"When many people envision a Native blanket, they see a "Southwestern" style rather than blankets like the ones my family-who is Lakota and Dakota from Fort Peck Assiniboine and Sioux Tribe-made from buffalo hides. Those heirlooms were vibrant and varied, embellished with figures and animals, glass beads, porcupine quills, shells, bone, and seeds, all stitched into decorative designs and full-out tableaux."
""As an Indigenous person, [woven blankets] are really a vehicle for storytelling for our nations," says Michelle Brown, Creative Director of Eighth Generation. In 2015, Louie Gong (Nooksack) founded Eighth Generation, the first Native-owned blanket company in the US or Canada, now owned by the Snoqualmie Tribe in Seattle, "as a reclamation...it exists as a response to Pendleton," says Brown. The company's goal is to educate consumers about the diversity of Native craftsmanship."

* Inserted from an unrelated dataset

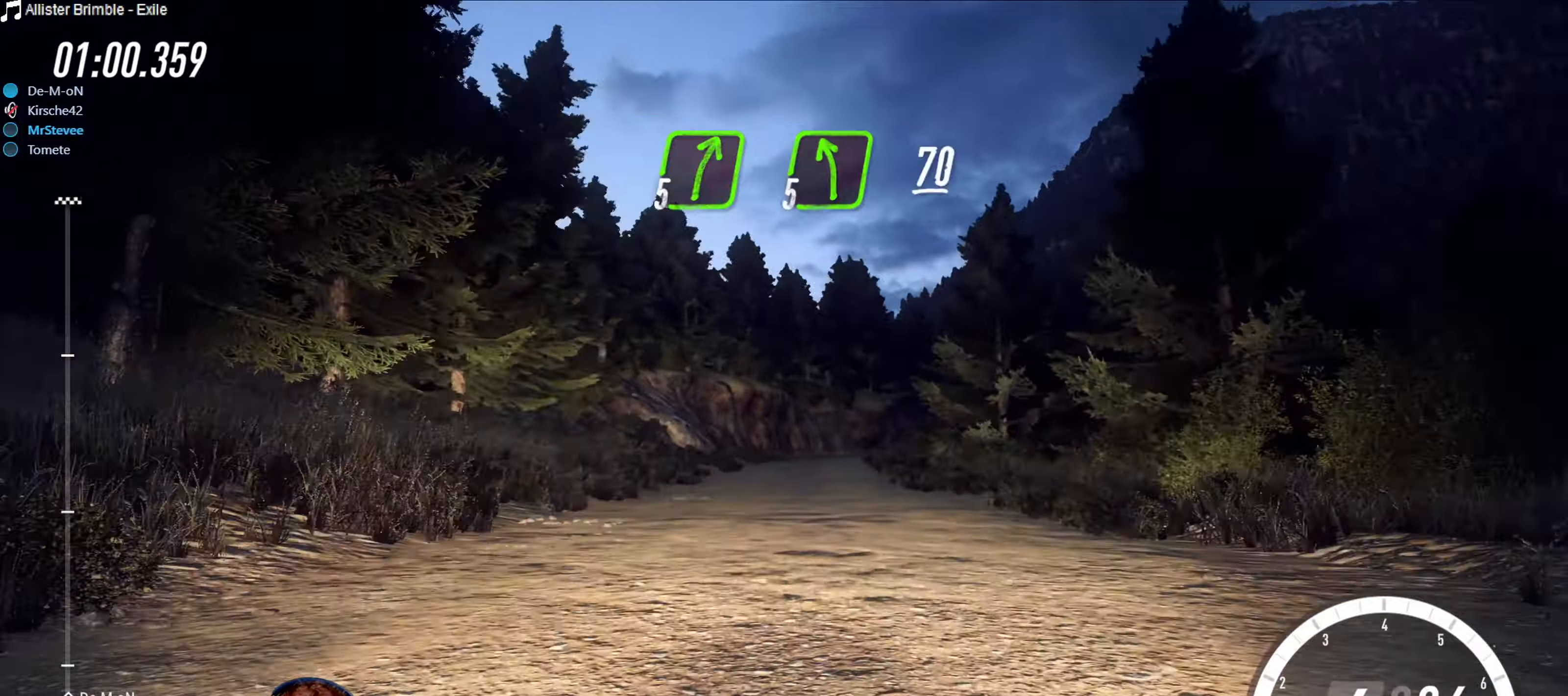
{"buttons": [], "left_stick": "center", "right_stick": "center", "events": [[500, "R2", "up"]]}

"After centuries of, as Brown says, "having our cultural histories extracted from us for profit," the company makes sure to license art for use, ensuring that the designer retains the rights to what they created. "The ownership of the artwork is definitely a big point of difference," says Jane Cho, CEO of Eighth Generation. "At the end of the contract, the art goes back to them.""
Many people picture Native blankets as Southwestern-style striped woolens rather than buffalo-hide heirlooms made by Lakota and Dakota families. Heirlooms feature vibrant tableaux stitched with figures, animals, glass beads, porcupine quills, shells, bone, and seeds. Mass-produced woolens from companies like Pendleton combine motifs from hundreds of tribes and separate designs from their meanings. Eighth Generation, founded by Louie Gong in 2015 and now owned by the Snoqualmie Tribe, works to reclaim and educate about diverse Native craftsmanship. The company licenses artwork, ensures designers retain rights, returns art at contract end, and centers Indigenous ownership.